- HATEBALL: MD2 somehow manages to be even more devastating for already devastated Black Butterflies
When is a 3–4 game not a 3–4 game? When Hannasea are playing. This particular riddle was solved in a bizarre match at the Kinetik Stadium, as the Randoms utterly smashed the Black Butterflies, yet managed to come away with a win only by a one goal margin. The Randoms were physically dominant throughout, controlling over 67% of possession and having four times as many shots on goal. But that only tells half the story. Another revealing stat demonstrates why, despite conceding three times, Abigail Eastwood earned Player of the Match honours: more than half of the shots fired at the Random goal were from her own side. Apparently, the Randoms – while adept at dribbling, passing, and tackling – had decided to shoot at complete… random. Several times Bryony Soto or Baxter Woodcock were through on goal with a clear chance, but decided to blast the ball km over the bar. Other times, the Randoms turned around and ran back to the other end before shooting at their own goal. Rebecca Morgan scored twice, but the pick of the Hannasean goals came from Random defender Kristen Medrano, who unleashed a fearsome strike that Eastwood had no chance of stopping. Fortunately for Medrano, her teammates got busy randomly scoring at the other end through Soto (2), Ashlyn Langley and Tashan Dalton. After the game a perplexed Keira Gibson attempted to explain what had just happened, but broke down when she ran out of space on her blackboard somewhere around the point that she had to invoke the Möbius inversion formula.
BASEBALL: Sangti held scoreless as Choughs fly high
Hannasea’s national baseball team soared to the top of their group in the EBT thanks to Zac Parker, who threw 8.1 innings of a shutout against Sangti, and Ethan Harman, whose 9th inning homer pushed put the seal on a decisive win at the Dolphin Stadium in Newport. In the first inning, Jason Mathis – who had had a rough start to the tournament with a no-hit, three-strikeout showing against Copper Cuprum – got his first base hit.

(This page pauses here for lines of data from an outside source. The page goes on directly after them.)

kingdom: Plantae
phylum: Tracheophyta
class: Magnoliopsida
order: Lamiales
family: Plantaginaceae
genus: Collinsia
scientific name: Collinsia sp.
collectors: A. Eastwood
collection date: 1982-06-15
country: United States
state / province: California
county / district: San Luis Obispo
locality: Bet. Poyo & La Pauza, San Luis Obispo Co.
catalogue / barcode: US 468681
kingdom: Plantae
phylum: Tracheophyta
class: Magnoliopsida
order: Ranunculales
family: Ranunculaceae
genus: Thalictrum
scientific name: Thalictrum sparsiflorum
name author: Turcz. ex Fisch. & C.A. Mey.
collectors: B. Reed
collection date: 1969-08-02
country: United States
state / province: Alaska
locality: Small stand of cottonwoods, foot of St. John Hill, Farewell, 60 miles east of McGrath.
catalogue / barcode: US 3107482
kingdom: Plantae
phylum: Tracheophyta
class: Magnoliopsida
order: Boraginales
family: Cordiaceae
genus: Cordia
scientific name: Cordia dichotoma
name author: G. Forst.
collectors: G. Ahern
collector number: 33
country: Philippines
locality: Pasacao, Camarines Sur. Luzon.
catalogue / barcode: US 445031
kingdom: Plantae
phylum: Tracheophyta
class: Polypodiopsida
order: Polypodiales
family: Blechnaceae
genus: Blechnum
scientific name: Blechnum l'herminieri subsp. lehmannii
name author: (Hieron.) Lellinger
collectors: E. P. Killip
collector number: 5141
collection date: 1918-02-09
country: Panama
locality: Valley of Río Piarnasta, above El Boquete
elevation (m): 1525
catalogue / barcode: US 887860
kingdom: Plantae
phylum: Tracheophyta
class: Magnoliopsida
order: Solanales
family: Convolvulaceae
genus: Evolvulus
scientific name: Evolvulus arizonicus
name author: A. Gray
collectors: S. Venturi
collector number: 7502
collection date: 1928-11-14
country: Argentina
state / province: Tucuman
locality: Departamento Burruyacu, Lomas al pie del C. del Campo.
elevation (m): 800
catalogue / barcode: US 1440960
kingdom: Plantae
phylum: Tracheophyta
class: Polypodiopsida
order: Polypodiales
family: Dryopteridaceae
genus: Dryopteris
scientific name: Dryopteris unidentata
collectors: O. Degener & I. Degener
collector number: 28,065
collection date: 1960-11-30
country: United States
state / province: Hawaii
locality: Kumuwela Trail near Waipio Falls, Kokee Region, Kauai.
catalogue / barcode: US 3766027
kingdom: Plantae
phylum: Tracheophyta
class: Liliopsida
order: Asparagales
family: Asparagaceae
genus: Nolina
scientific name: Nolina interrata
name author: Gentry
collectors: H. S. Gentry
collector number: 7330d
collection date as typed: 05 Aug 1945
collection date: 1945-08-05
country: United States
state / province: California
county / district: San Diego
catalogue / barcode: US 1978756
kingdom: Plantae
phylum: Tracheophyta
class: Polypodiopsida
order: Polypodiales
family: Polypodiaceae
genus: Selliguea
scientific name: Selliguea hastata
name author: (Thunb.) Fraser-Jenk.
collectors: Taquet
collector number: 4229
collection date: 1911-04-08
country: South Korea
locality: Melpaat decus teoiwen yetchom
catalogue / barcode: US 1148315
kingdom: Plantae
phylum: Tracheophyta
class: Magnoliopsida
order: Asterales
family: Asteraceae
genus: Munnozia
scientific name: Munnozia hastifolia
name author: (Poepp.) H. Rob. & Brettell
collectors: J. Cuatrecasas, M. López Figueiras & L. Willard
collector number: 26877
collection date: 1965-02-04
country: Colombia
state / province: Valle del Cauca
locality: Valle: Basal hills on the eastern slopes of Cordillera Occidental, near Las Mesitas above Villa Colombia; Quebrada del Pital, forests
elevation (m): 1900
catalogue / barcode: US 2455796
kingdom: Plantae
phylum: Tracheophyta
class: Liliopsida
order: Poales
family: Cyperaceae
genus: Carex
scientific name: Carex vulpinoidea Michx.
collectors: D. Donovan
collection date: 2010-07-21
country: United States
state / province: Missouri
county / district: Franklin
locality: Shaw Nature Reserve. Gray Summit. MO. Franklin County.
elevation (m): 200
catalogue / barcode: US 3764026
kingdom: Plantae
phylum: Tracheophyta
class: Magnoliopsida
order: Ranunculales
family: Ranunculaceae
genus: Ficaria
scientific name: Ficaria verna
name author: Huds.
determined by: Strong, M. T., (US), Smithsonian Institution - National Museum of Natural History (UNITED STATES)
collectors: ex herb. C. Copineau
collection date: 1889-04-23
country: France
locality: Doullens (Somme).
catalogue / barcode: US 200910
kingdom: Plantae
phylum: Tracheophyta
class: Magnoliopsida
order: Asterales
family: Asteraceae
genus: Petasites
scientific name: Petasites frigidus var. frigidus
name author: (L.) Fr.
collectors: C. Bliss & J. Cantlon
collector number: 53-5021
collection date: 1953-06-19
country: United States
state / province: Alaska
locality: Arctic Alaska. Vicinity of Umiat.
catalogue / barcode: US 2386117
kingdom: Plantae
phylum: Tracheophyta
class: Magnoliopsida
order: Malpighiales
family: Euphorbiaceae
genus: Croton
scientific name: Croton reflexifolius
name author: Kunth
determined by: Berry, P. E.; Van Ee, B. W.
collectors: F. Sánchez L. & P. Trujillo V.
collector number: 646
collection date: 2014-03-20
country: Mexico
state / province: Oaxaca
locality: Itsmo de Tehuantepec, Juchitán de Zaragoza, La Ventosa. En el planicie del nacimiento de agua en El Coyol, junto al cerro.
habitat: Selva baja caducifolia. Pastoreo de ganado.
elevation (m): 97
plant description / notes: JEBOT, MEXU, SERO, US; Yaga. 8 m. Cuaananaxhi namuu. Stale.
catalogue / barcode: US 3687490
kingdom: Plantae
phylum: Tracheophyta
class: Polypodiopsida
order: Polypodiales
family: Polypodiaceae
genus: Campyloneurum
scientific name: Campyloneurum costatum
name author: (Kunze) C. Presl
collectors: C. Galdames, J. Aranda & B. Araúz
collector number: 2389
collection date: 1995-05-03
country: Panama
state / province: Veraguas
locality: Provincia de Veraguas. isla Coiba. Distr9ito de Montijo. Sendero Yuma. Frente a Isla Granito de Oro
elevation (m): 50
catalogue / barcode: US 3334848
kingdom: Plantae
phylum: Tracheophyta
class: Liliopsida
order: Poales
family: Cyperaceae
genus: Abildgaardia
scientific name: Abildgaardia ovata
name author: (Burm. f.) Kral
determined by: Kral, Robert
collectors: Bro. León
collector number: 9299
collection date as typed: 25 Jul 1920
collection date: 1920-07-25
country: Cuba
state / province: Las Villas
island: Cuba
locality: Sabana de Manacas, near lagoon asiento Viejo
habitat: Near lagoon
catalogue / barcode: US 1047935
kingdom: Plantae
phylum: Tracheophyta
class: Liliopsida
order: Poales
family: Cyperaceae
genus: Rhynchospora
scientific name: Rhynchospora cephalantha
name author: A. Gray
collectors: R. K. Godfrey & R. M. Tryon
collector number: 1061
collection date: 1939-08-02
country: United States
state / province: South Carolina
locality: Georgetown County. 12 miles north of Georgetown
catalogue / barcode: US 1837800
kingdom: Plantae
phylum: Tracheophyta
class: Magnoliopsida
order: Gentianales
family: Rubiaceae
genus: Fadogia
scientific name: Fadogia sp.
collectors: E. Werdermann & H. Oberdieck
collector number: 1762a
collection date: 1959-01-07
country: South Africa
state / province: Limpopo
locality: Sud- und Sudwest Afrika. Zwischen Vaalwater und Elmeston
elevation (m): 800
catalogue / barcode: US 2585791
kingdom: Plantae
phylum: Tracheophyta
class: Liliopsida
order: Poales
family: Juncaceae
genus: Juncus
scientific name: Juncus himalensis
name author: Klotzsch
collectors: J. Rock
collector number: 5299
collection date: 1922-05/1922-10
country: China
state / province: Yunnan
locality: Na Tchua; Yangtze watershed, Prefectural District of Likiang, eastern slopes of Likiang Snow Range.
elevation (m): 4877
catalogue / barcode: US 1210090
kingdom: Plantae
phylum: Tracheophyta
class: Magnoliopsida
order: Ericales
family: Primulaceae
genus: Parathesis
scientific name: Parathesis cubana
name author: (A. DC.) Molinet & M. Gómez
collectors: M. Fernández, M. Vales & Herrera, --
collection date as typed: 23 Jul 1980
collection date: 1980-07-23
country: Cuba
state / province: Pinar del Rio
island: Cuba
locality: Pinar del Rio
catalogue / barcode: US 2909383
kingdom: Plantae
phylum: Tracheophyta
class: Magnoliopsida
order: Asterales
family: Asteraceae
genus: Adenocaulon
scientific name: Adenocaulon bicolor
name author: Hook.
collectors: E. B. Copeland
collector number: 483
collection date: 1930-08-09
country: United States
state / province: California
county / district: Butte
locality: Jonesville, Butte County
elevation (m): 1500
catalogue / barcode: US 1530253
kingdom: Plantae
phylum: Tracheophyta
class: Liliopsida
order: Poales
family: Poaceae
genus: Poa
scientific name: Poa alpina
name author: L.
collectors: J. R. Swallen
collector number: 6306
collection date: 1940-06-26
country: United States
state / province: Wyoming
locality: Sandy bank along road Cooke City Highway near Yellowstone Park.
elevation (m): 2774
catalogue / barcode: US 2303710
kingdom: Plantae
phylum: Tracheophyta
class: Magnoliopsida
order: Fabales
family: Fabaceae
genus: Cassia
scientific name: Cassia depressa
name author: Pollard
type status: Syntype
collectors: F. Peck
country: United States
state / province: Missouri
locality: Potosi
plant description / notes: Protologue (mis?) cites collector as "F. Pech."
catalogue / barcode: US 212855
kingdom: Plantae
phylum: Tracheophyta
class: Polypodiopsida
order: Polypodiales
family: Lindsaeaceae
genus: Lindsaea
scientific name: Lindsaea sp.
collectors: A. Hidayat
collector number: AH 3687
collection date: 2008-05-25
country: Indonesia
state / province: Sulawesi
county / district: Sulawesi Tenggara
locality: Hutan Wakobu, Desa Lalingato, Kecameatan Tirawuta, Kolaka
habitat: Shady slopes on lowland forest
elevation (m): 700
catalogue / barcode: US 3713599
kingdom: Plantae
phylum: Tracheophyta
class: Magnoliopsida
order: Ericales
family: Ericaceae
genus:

He turned it into a run as he stole 2nd, moved to 3rd when Seraphim Soliveres couldn’t handle Aaron Green’s sharply hit line drive, and scored on a pitch that found its way to the backstop, proving the veteran slugger still wasn’t above manufacturing runs on the basepaths when needed. The game remained tight through 8 innings, but Parker never allowed more than one runner on, striking out 7 and walking just 1. In the 9th, the Choughs extended their lead as Joe Mills led off with a basehit, Jay Wagner was clipped by an inside pitch from Monica Theresa Malig, and then Jake Walsh drove in Mills on a groundball down the 3rd base line. Harman’s line drive over the left fence wasn’t the biggest home run, but they all count – in this case, for 3 runs, that put victory well beyond Sangti’s means, as Zander Skinner finished things off with three quick outs in the 9th.
HOCKEY
Hannasea’s national ice hockey team captain Louis Kane issued a public dressing down of his players after their 1 – 0 defeat to Fhulgamous Peninsula, saying they were “wasting time” and “messing around”. “Too much of practice time is spent on things like puck handling and shooting,” he said, “And not enough is spent on fighting.” He singled out Jin-Yang Yu, to date leading the team in goals and shots, but who is yet to get into a single fight. “I really have to question his motivation,” admitted Kane, after Yu skipped a team fight practice to instead spend four hours forensically reviewing tape room footage of opponents’ tendencies.
In a true battle of the titans, a famous contest played out at the Jungledrom in Ratzupalfu. Heavy rain had turned the pitch into a mud-patch slick as glass, and on this surface, the two teams competed: to see who could put up the more inept offensive performance. The honourable victors were, just, the Elephants, who impressively managed to reach neither 100 yards net passing nor 100 yards net rushing; Hannasea had them matched to the fourth quarter, when quarterback Jack McCarthy inexplicably threw a pass to wide receiver Jett Scott, whose 77 yard run exactly matched the team’s entire passing yards up to that point. With offensive linepersons unable to establish their footing on the quagmire, a game that should have heavily favoured the Elephants became a shootout, except a shootout where both teams were aiming at their own feet. Robert Stein was sacked and intercepted three times apiece, Giovanni Read lost two fumbles, and Abdul Corbett missed two kicks as the driving rain reduced visibility. McCarthy – intercepted twice, sacked 5 times – fared little better, and until Scott’s breakaway, Hannasea’s longest play was just 17 yards long. The teams went a combined 6-from-40 on 3rd down attempts. It was a good day to be a punter, and a miserable day for everyone else.